Researchers built a synthetic patient dataset to test AI health agents — revealing which ones actually reason through medical timelines

What happened

A team created ESL-Bench, a benchmark dataset of 100 synthetic patients with 1-5 year health histories, complete with device data, clinical exams, and life events, so AI systems can be evaluated on medical reasoning without exposing real patient data.
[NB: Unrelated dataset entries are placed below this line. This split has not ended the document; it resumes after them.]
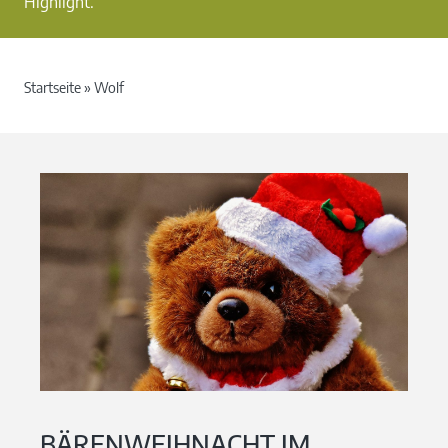
Highlight.
Startseite
»
Wolf
BÄRENWEIHNACHT IM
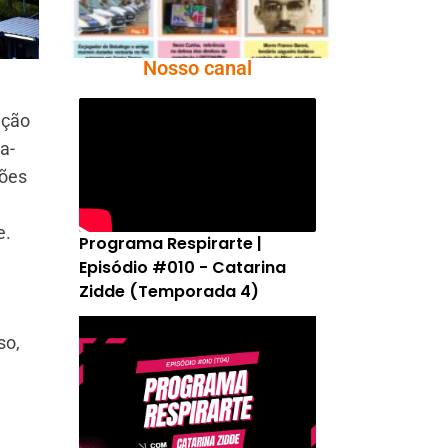
Nosso canal
ação
a-
ções
e.
Programa Respirarte |
Episódio #010 - Catarina
Zidde (Temporada 4)
so,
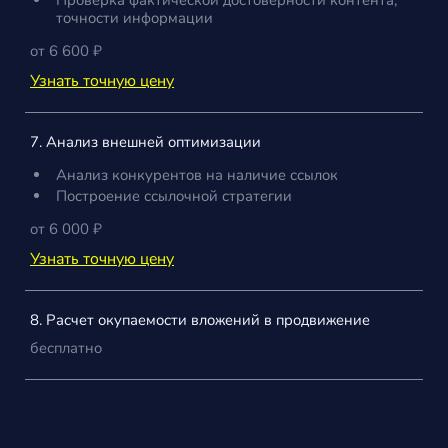
точности информации
от 6 600 ₽
Узнать точную цену
7. Анализ внешней оптимизации
Анализ конкурентов на наличие ссылок
Построение ссылочной стратегии
от 6 000 ₽
Узнать точную цену
8. Расчет окупаемости вложений в продвижение
бесплатно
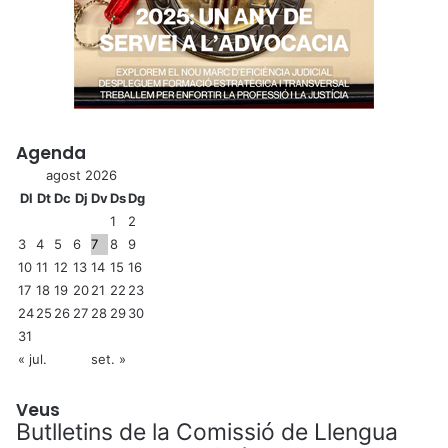
Agenda
agost 2026
Dl
Dt
Dc
Dj
Dv
Ds
Dg
1
2
3
4
5
6
7
8
9
10
11
12
13
14
15
16
17
18
19
20
21
22
23
24
25
26
27
28
29
30
31
« jul.
set. »
Veus
Butlletins de la Comissió de Llengua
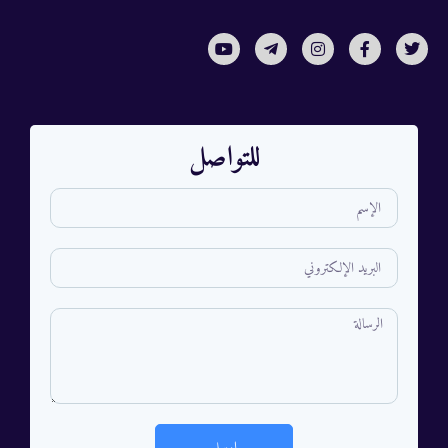
للتواصل
ارسل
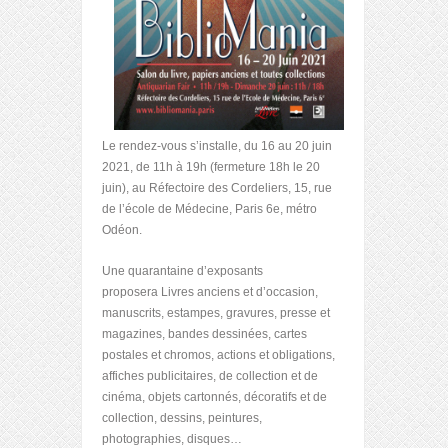
Le rendez-vous s’installe, du 16 au 20 juin
2021, de 11h à 19h (fermeture 18h le 20
juin), au Réfectoire des Cordeliers, 15, rue
de l’école de Médecine, Paris 6
e
, métro
Odéon.
Une quarantaine d’exposants
proposera Livres anciens et d’occasion,
manuscrits, estampes, gravures, presse et
magazines, bandes dessinées, cartes
postales et chromos, actions et obligations,
affiches publicitaires, de collection et de
cinéma, objets cartonnés, décoratifs et de
collection, dessins, peintures,
photographies, disques…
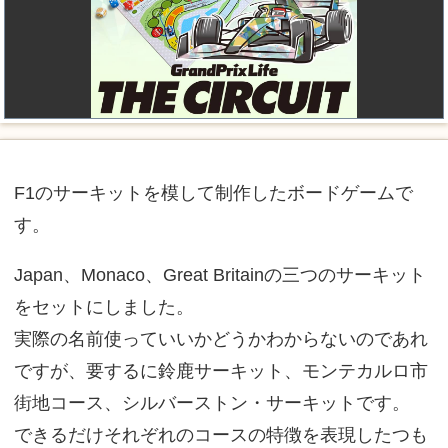
F1のサーキットを模して制作したボードゲームで
す。
Japan、Monaco、Great Britainの三つのサーキット
をセットにしました。
実際の名前使っていいかどうかわからないのであれ
ですが、要するに鈴鹿サーキット、モンテカルロ市
街地コース、シルバーストン・サーキットです。
できるだけそれぞれのコースの特徴を表現したつも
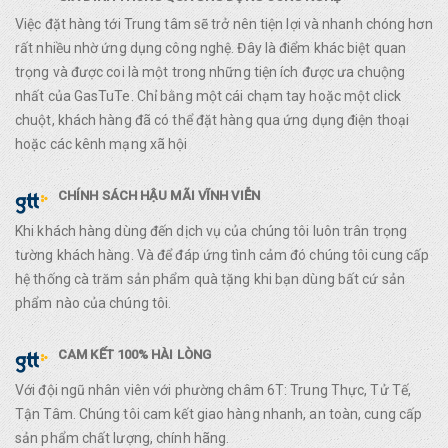
Việc đặt hàng tới Trung tâm sẽ trở nên tiện lợi và nhanh chóng hơn
rất nhiều nhờ ứng dụng công nghệ. Đây là điểm khác biệt quan
trọng và được coi là một trong những tiện ích được ưa chuộng
nhất của GasTuTe. Chỉ bằng một cái chạm tay hoặc một click
chuột, khách hàng đã có thể đặt hàng qua ứng dụng điện thoại
hoặc các kênh mạng xã hội
CHÍNH SÁCH HẬU MÃI VĨNH VIỄN
Khi khách hàng dùng đến dịch vụ của chúng tôi luôn trân trọng
tường khách hàng. Và để đáp ứng tình cảm đó chúng tôi cung cấp
hệ thống cà trăm sản phẩm quà tặng khi bạn dùng bất cứ sản
phẩm nào của chúng tôi.
CAM KẾT 100% HÀI LÒNG
Với đội ngũ nhân viên với phường châm 6T: Trung Thực, Tử Tế,
Tận Tâm. Chúng tôi cam kết giao hàng nhanh, an toàn, cung cấp
sản phẩm chất lượng, chính hãng.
The finding: database-backed AI agents beat memory-augmented ones by roughly 50% on tasks requiring multi-step reasoning and proof — the first time anyone could measure this precisely.

Why it matters

Until now, testing AI health agents against real patient data wasn't possible at scale because of privacy rules and the lack of definitive answers to complex medical questions. This synthetic dataset removes that bottleneck, making it possible to actually measure whether an AI can trace causation through a patient's medical history or just pattern-match. The real surprise is the gap: database agents handle comparison and explanation queries much better than retrieval-based ones, which means the architecture of the AI system, not just the quality of its training, determines whether it can reason backwards from symptoms to cause.

The signal

Watch whether this benchmark gets adopted in published AI health agent papers over the next 12 months — uptake would signal whether researchers and companies actually care about testing longitudinal medical reasoning, or if they keep optimizing for synthetic tasks that don't match clinical work.